What will be its tension if its endpoints are at the points (5 cm, 9 cm) and (10 cm, 17 cm) as measured on an x-y coordinate system?

We are given a way to find the tension of the rubber band from its length.

The length runs from one of the given points to the other. So wefind the distance between the two given points:

• A right triangle can be constructed from the first point to the second, with a horizontal leg equal to the 'run' between the points and a vertical leg equal to the 'rise'.
• The legs of the triangle are therefore 10 cm - 5 cm = 5 cm, and 17 cm - 9 cm = 8 cm.
• The hypotenuse of this triangle is the distance between the points, which is therefore the length of the rubber band.
• The hypotenuse is easily found from the legs using the Pythagorean Theorem.
• The length of the rubber band is therefore sqrt( (5 cm)^2 + (8 cm)^2 ) = sqrt( 89 cm^2) ) = 9.4 cm, approx.

Having found the length we use the given information to find the tension:

• Tension increases by .7 N for every cm beyond the 7.5 cm length.
• The rubber band is about 9.4 cm long, which is 9.4 cm - 7.5 cm = 1.9 cm beyond the 7.5 cm length.
• The tension is therefore .7 N * 1.9 cm = 1.3 N, approx.

What is the vector from the first point to the second?

What is the magnitude of this vector?

A vector has magnitude and direction. The vector from (5 cm, 9 cm) to (10 cm, 17 cm) is <5 cm, 8 cm>, indicating a vector with components 5 cm in the x direction and 8 cm in the y direction.

The magnitude of this vector is sqrt( (5 cm)^2 + (8 cm)^2 ) = sqrt( 89 cm^2) = 9.4 cm, approx..

Its angle is arctan(8 cm / (5 cm) ) = arctan(1.6) = 58 degrees, approx..

What vector do you get when you divide this vector by its magnitude? (Specify the x and y components of the resulting vector).

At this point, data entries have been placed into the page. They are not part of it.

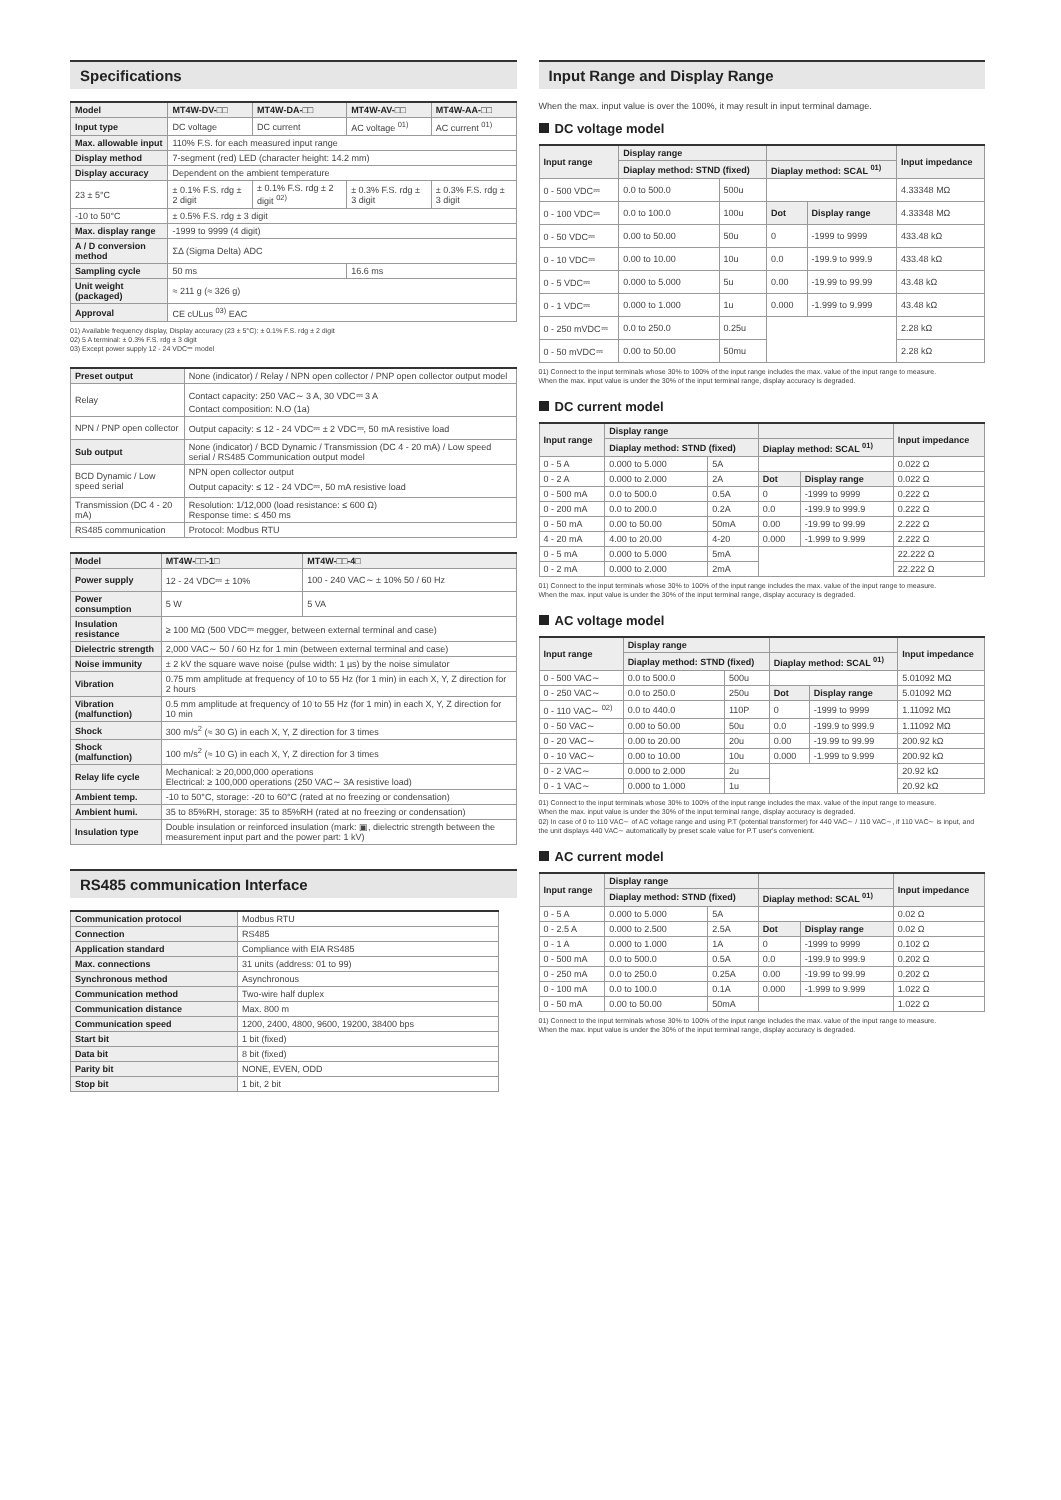Specifications
| Model | MT4W-DV-□□ | MT4W-DA-□□ | MT4W-AV-□□ | MT4W-AA-□□ |
| --- | --- | --- | --- | --- |
| Input type | DC voltage | DC current | AC voltage <sup>01)</sup> | AC current <sup>01)</sup> |
| Max. allowable input | 110% F.S. for each measured input range | | | |
| Display method | 7-segment (red) LED (character height: 14.2 mm) | | | |
| Display accuracy | Dependent on the ambient temperature | | | |
| 23 ± 5°C | ± 0.1% F.S. rdg ± 2 digit | ± 0.1% F.S. rdg ± 2 digit <sup>02)</sup> | ± 0.3% F.S. rdg ± 3 digit | ± 0.3% F.S. rdg ± 3 digit |
| -10 to 50°C | ± 0.5% F.S. rdg ± 3 digit | | | |
| Max. display range | -1999 to 9999 (4 digit) | | | |
| A / D conversion method | ΣΔ (Sigma Delta) ADC | | | |
| Sampling cycle | 50 ms | | 16.6 ms | |
| Unit weight (packaged) | ≈ 211 g (≈ 326 g) | | | |
| Approval | CE cULus <sup>03)</sup> EAC | | | |
01) Available frequency display, Display accuracy (23 ± 5°C): ± 0.1% F.S. rdg ± 2 digit
02) 5 A terminal: ± 0.3% F.S. rdg ± 3 digit
03) Except power supply 12 - 24 VDC⎓ model
| Preset output | None (indicator) / Relay / NPN open collector / PNP open collector output model |
| Relay | Contact capacity: 250 VAC∼ 3 A, 30 VDC⎓ 3 A Contact composition: N.O (1a) |
| NPN / PNP open collector | Output capacity: ≤ 12 - 24 VDC⎓ ± 2 VDC⎓, 50 mA resistive load |
| Sub output | None (indicator) / BCD Dynamic / Transmission (DC 4 - 20 mA) / Low speed serial / RS485 Communication output model |
| BCD Dynamic / Low speed serial | NPN open collector output Output capacity: ≤ 12 - 24 VDC⎓, 50 mA resistive load |
| Transmission (DC 4 - 20 mA) | Resolution: 1/12,000 (load resistance: ≤ 600 Ω) Response time: ≤ 450 ms |
| RS485 communication | Protocol: Modbus RTU |
| Model | MT4W-□□-1□ | MT4W-□□-4□ |
| --- | --- | --- |
| Power supply | 12 - 24 VDC⎓ ± 10% | 100 - 240 VAC∼ ± 10% 50 / 60 Hz |
| Power consumption | 5 W | 5 VA |
| Insulation resistance | ≥ 100 MΩ (500 VDC⎓ megger, between external terminal and case) | |
| Dielectric strength | 2,000 VAC∼ 50 / 60 Hz for 1 min (between external terminal and case) | |
| Noise immunity | ± 2 kV the square wave noise (pulse width: 1 µs) by the noise simulator | |
| Vibration | 0.75 mm amplitude at frequency of 10 to 55 Hz (for 1 min) in each X, Y, Z direction for 2 hours | |
| Vibration (malfunction) | 0.5 mm amplitude at frequency of 10 to 55 Hz (for 1 min) in each X, Y, Z direction for 10 min | |
| Shock | 300 m/s<sup>2</sup> (≈ 30 G) in each X, Y, Z direction for 3 times | |
| Shock (malfunction) | 100 m/s<sup>2</sup> (≈ 10 G) in each X, Y, Z direction for 3 times | |
| Relay life cycle | Mechanical: ≥ 20,000,000 operations Electrical: ≥ 100,000 operations (250 VAC∼ 3A resistive load) | |
| Ambient temp. | -10 to 50°C, storage: -20 to 60°C (rated at no freezing or condensation) | |
| Ambient humi. | 35 to 85%RH, storage: 35 to 85%RH (rated at no freezing or condensation) | |
| Insulation type | Double insulation or reinforced insulation (mark: ▣, dielectric strength between the measurement input part and the power part: 1 kV) | |
RS485 communication Interface
| Communication protocol | Modbus RTU |
| Connection | RS485 |
| Application standard | Compliance with EIA RS485 |
| Max. connections | 31 units (address: 01 to 99) |
| Synchronous method | Asynchronous |
| Communication method | Two-wire half duplex |
| Communication distance | Max. 800 m |
| Communication speed | 1200, 2400, 4800, 9600, 19200, 38400 bps |
| Start bit | 1 bit (fixed) |
| Data bit | 8 bit (fixed) |
| Parity bit | NONE, EVEN, ODD |
| Stop bit | 1 bit, 2 bit |
Input Range and Display Range
When the max. input value is over the 100%, it may result in input terminal damage.
DC voltage model
| Input range | Display range | | | | Input impedance |
| --- | --- | --- | --- | --- | --- |
| | Diaplay method: STND (fixed) | | Diaplay method: SCAL <sup>01)</sup> | | |
| 0 - 500 VDC⎓ | 0.0 to 500.0 | 500u | | | 4.33348 MΩ |
| 0 - 100 VDC⎓ | 0.0 to 100.0 | 100u | Dot | Display range | 4.33348 MΩ |
| 0 - 50 VDC⎓ | 0.00 to 50.00 | 50u | 0 | -1999 to 9999 | 433.48 kΩ |
| 0 - 10 VDC⎓ | 0.00 to 10.00 | 10u | 0.0 | -199.9 to 999.9 | 433.48 kΩ |
| 0 - 5 VDC⎓ | 0.000 to 5.000 | 5u | 0.00 | -19.99 to 99.99 | 43.48 kΩ |
| 0 - 1 VDC⎓ | 0.000 to 1.000 | 1u | 0.000 | -1.999 to 9.999 | 43.48 kΩ |
| 0 - 250 mVDC⎓ | 0.0 to 250.0 | 0.25u | | | 2.28 kΩ |
| 0 - 50 mVDC⎓ | 0.00 to 50.00 | 50mu | | | 2.28 kΩ |
01) Connect to the input terminals whose 30% to 100% of the input range includes the max. value of the input range to measure.
When the max. input value is under the 30% of the input terminal range, display accuracy is degraded.
DC current model
| Input range | Display range | | | | Input impedance |
| --- | --- | --- | --- | --- | --- |
| | Diaplay method: STND (fixed) | | Diaplay method: SCAL <sup>01)</sup> | | |
| 0 - 5 A | 0.000 to 5.000 | 5A | | | 0.022 Ω |
| 0 - 2 A | 0.000 to 2.000 | 2A | Dot | Display range | 0.022 Ω |
| 0 - 500 mA | 0.0 to 500.0 | 0.5A | 0 | -1999 to 9999 | 0.222 Ω |
| 0 - 200 mA | 0.0 to 200.0 | 0.2A | 0.0 | -199.9 to 999.9 | 0.222 Ω |
| 0 - 50 mA | 0.00 to 50.00 | 50mA | 0.00 | -19.99 to 99.99 | 2.222 Ω |
| 4 - 20 mA | 4.00 to 20.00 | 4-20 | 0.000 | -1.999 to 9.999 | 2.222 Ω |
| 0 - 5 mA | 0.000 to 5.000 | 5mA | | | 22.222 Ω |
| 0 - 2 mA | 0.000 to 2.000 | 2mA | | | 22.222 Ω |
01) Connect to the input terminals whose 30% to 100% of the input range includes the max. value of the input range to measure.
When the max. input value is under the 30% of the input terminal range, display accuracy is degraded.
AC voltage model
| Input range | Display range | | | | Input impedance |
| --- | --- | --- | --- | --- | --- |
| | Diaplay method: STND (fixed) | | Diaplay method: SCAL <sup>01)</sup> | | |
| 0 - 500 VAC∼ | 0.0 to 500.0 | 500u | | | 5.01092 MΩ |
| 0 - 250 VAC∼ | 0.0 to 250.0 | 250u | Dot | Display range | 5.01092 MΩ |
| 0 - 110 VAC∼ <sup>02)</sup> | 0.0 to 440.0 | 110P | 0 | -1999 to 9999 | 1.11092 MΩ |
| 0 - 50 VAC∼ | 0.00 to 50.00 | 50u | 0.0 | -199.9 to 999.9 | 1.11092 MΩ |
| 0 - 20 VAC∼ | 0.00 to 20.00 | 20u | 0.00 | -19.99 to 99.99 | 200.92 kΩ |
| 0 - 10 VAC∼ | 0.00 to 10.00 | 10u | 0.000 | -1.999 to 9.999 | 200.92 kΩ |
| 0 - 2 VAC∼ | 0.000 to 2.000 | 2u | | | 20.92 kΩ |
| 0 - 1 VAC∼ | 0.000 to 1.000 | 1u | | | 20.92 kΩ |
01) Connect to the input terminals whose 30% to 100% of the input range includes the max. value of the input range to measure.
When the max. input value is under the 30% of the input terminal range, display accuracy is degraded.
02) In case of 0 to 110 VAC∼ of AC voltage range and using P.T (potential transformer) for 440 VAC∼ / 110 VAC∼, if 110 VAC∼ is input, and the unit displays 440 VAC∼ automatically by preset scale value for P.T user's convenient.
AC current model
| Input range | Display range | | | | Input impedance |
| --- | --- | --- | --- | --- | --- |
| | Diaplay method: STND (fixed) | | Diaplay method: SCAL <sup>01)</sup> | | |
| 0 - 5 A | 0.000 to 5.000 | 5A | | | 0.02 Ω |
| 0 - 2.5 A | 0.000 to 2.500 | 2.5A | Dot | Display range | 0.02 Ω |
| 0 - 1 A | 0.000 to 1.000 | 1A | 0 | -1999 to 9999 | 0.102 Ω |
| 0 - 500 mA | 0.0 to 500.0 | 0.5A | 0.0 | -199.9 to 999.9 | 0.202 Ω |
| 0 - 250 mA | 0.0 to 250.0 | 0.25A | 0.00 | -19.99 to 99.99 | 0.202 Ω |
| 0 - 100 mA | 0.0 to 100.0 | 0.1A | 0.000 | -1.999 to 9.999 | 1.022 Ω |
| 0 - 50 mA | 0.00 to 50.00 | 50mA | | | 1.022 Ω |
01) Connect to the input terminals whose 30% to 100% of the input range includes the max. value of the input range to measure.
When the max. input value is under the 30% of the input terminal range, display accuracy is degraded.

If we divide the vector <5 cm, 8 cm> by its magnitude we get

<5 cm, 8 cm> / sqrt(89 cm^2) =

< 5 cm / sqrt(89 cm^2), 8 cm / sqrt(89 cm^2) > =

<.53, .83>, approximately.

That is, we get a vector with x component .53 and y component .83. Note that both these components are unitless, since dividing cm by sqrt(cm^2) yields cm/cm so that the units cancel out.

This vector is 1 unit in length (therefore called a unit vector), and directed at the same angle as the original vector.

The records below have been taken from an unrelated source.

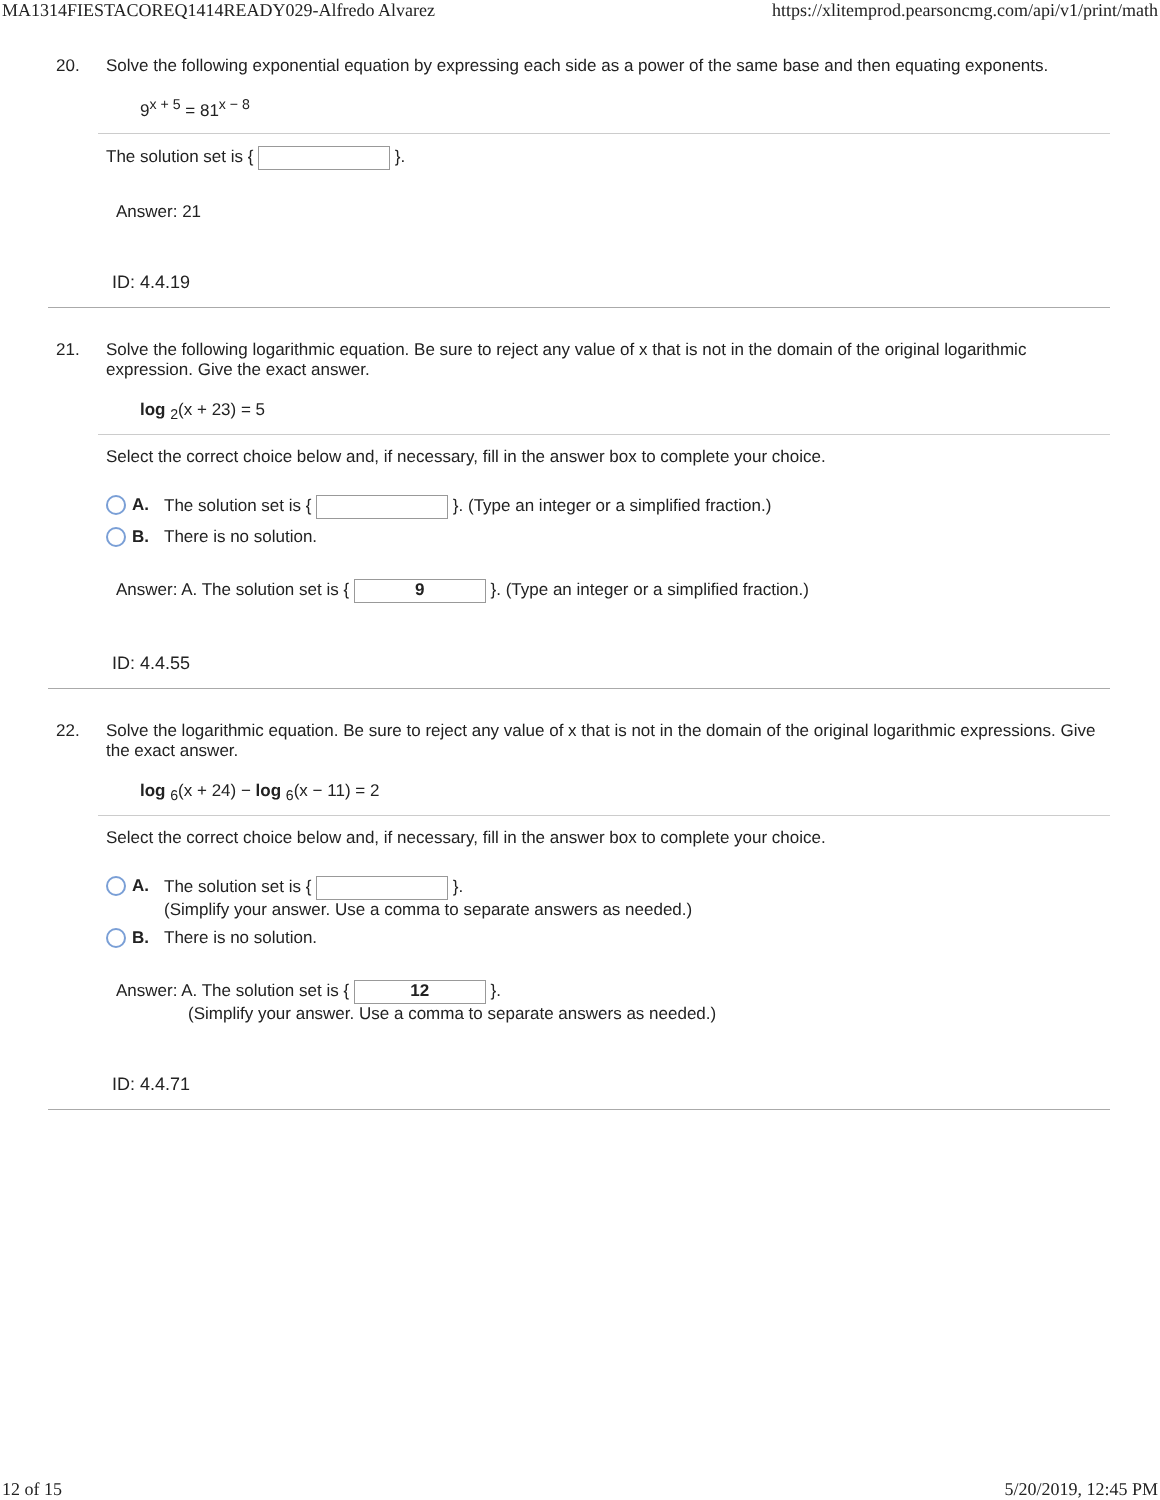MA1314FIESTACOREQ1414READY029-Alfredo Alvarez https://xlitemprod.pearsoncmg.com/api/v1/print/math
20. Solve the following exponential equation by expressing each side as a power of the same base and then equating exponents.
9<sup>x + 5</sup> = 81<sup>x − 8</sup>
The solution set is { }.
Answer: 21
ID: 4.4.19
21. Solve the following logarithmic equation. Be sure to reject any value of x that is not in the domain of the original logarithmic expression. Give the exact answer.
log <sub>2</sub>(x + 23) = 5
Select the correct choice below and, if necessary, fill in the answer box to complete your choice.
A. The solution set is { }. (Type an integer or a simplified fraction.)
B. There is no solution.
Answer: A. The solution set is { 9 }. (Type an integer or a simplified fraction.)
ID: 4.4.55
22. Solve the logarithmic equation. Be sure to reject any value of x that is not in the domain of the original logarithmic expressions. Give the exact answer.
log <sub>6</sub>(x + 24) − log <sub>6</sub>(x − 11) = 2
Select the correct choice below and, if necessary, fill in the answer box to complete your choice.
A. The solution set is { }.
(Simplify your answer. Use a comma to separate answers as needed.)
B. There is no solution.
Answer: A. The solution set is { 12 }.
(Simplify your answer. Use a comma to separate answers as needed.)
ID: 4.4.71
12 of 15 5/20/2019, 12:45 PM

What vector do you get when you multiply this new vector by the tension?

What are the x and y coordinates of the new vector?

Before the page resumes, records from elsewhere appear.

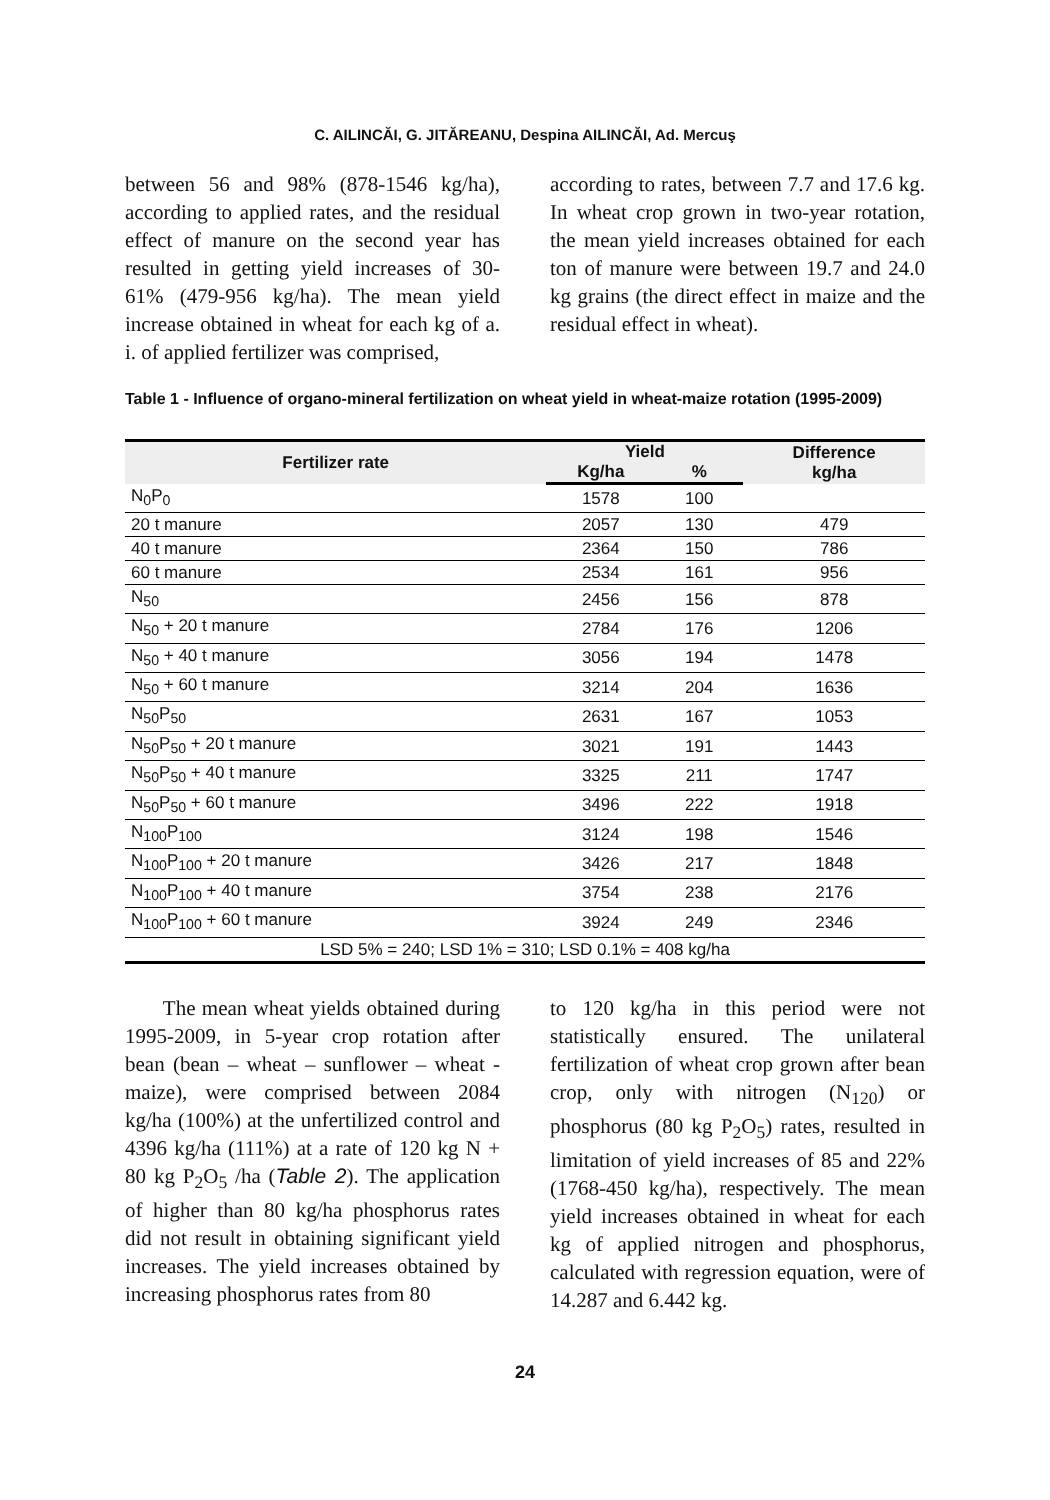C. AILINCĂI, G. JITĂREANU, Despina AILINCĂI, Ad. Mercuş
between 56 and 98% (878-1546 kg/ha), according to applied rates, and the residual effect of manure on the second year has resulted in getting yield increases of 30-61% (479-956 kg/ha). The mean yield increase obtained in wheat for each kg of a. i. of applied fertilizer was comprised,
according to rates, between 7.7 and 17.6 kg. In wheat crop grown in two-year rotation, the mean yield increases obtained for each ton of manure were between 19.7 and 24.0 kg grains (the direct effect in maize and the residual effect in wheat).
Table 1 - Influence of organo-mineral fertilization on wheat yield in wheat-maize rotation (1995-2009)
| Fertilizer rate | Yield | | Difference kg/ha |
| --- | --- | --- | --- |
| | Kg/ha | % | |
| N<sub>0</sub>P<sub>0</sub> | 1578 | 100 | |
| 20 t manure | 2057 | 130 | 479 |
| 40 t manure | 2364 | 150 | 786 |
| 60 t manure | 2534 | 161 | 956 |
| N<sub>50</sub> | 2456 | 156 | 878 |
| N<sub>50</sub> + 20 t manure | 2784 | 176 | 1206 |
| N<sub>50</sub> + 40 t manure | 3056 | 194 | 1478 |
| N<sub>50</sub> + 60 t manure | 3214 | 204 | 1636 |
| N<sub>50</sub>P<sub>50</sub> | 2631 | 167 | 1053 |
| N<sub>50</sub>P<sub>50</sub> + 20 t manure | 3021 | 191 | 1443 |
| N<sub>50</sub>P<sub>50</sub> + 40 t manure | 3325 | 211 | 1747 |
| N<sub>50</sub>P<sub>50</sub> + 60 t manure | 3496 | 222 | 1918 |
| N<sub>100</sub>P<sub>100</sub> | 3124 | 198 | 1546 |
| N<sub>100</sub>P<sub>100</sub> + 20 t manure | 3426 | 217 | 1848 |
| N<sub>100</sub>P<sub>100</sub> + 40 t manure | 3754 | 238 | 2176 |
| N<sub>100</sub>P<sub>100</sub> + 60 t manure | 3924 | 249 | 2346 |
| LSD 5% = 240; LSD 1% = 310; LSD 0.1% = 408 kg/ha | | | |
The mean wheat yields obtained during 1995-2009, in 5-year crop rotation after bean (bean – wheat – sunflower – wheat - maize), were comprised between 2084 kg/ha (100%) at the unfertilized control and 4396 kg/ha (111%) at a rate of 120 kg N + 80 kg P<sub>2</sub>O<sub>5</sub> /ha (Table 2). The application of higher than 80 kg/ha phosphorus rates did not result in obtaining significant yield increases. The yield increases obtained by increasing phosphorus rates from 80
to 120 kg/ha in this period were not statistically ensured. The unilateral fertilization of wheat crop grown after bean crop, only with nitrogen (N<sub>120</sub>) or phosphorus (80 kg P<sub>2</sub>O<sub>5</sub>) rates, resulted in limitation of yield increases of 85 and 22% (1768-450 kg/ha), respectively. The mean yield increases obtained in wheat for each kg of applied nitrogen and phosphorus, calculated with regression equation, were of 14.287 and 6.442 kg.
24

The tension is about 1.3 N. Multiplying the vector <.53, .83> by 1.3 N we obtain the new vector

<.53, .83> * 1.3 N = <.7 N, 1.1 N>, approximately.

This represents a force vector with x and y components .7 N and 1.1 N, respectively. The magnitude of this vector is the original 1.3 N, and it is directed at angle arcTan (1.1 N / (.7 N) ) = 58 degrees, approximately.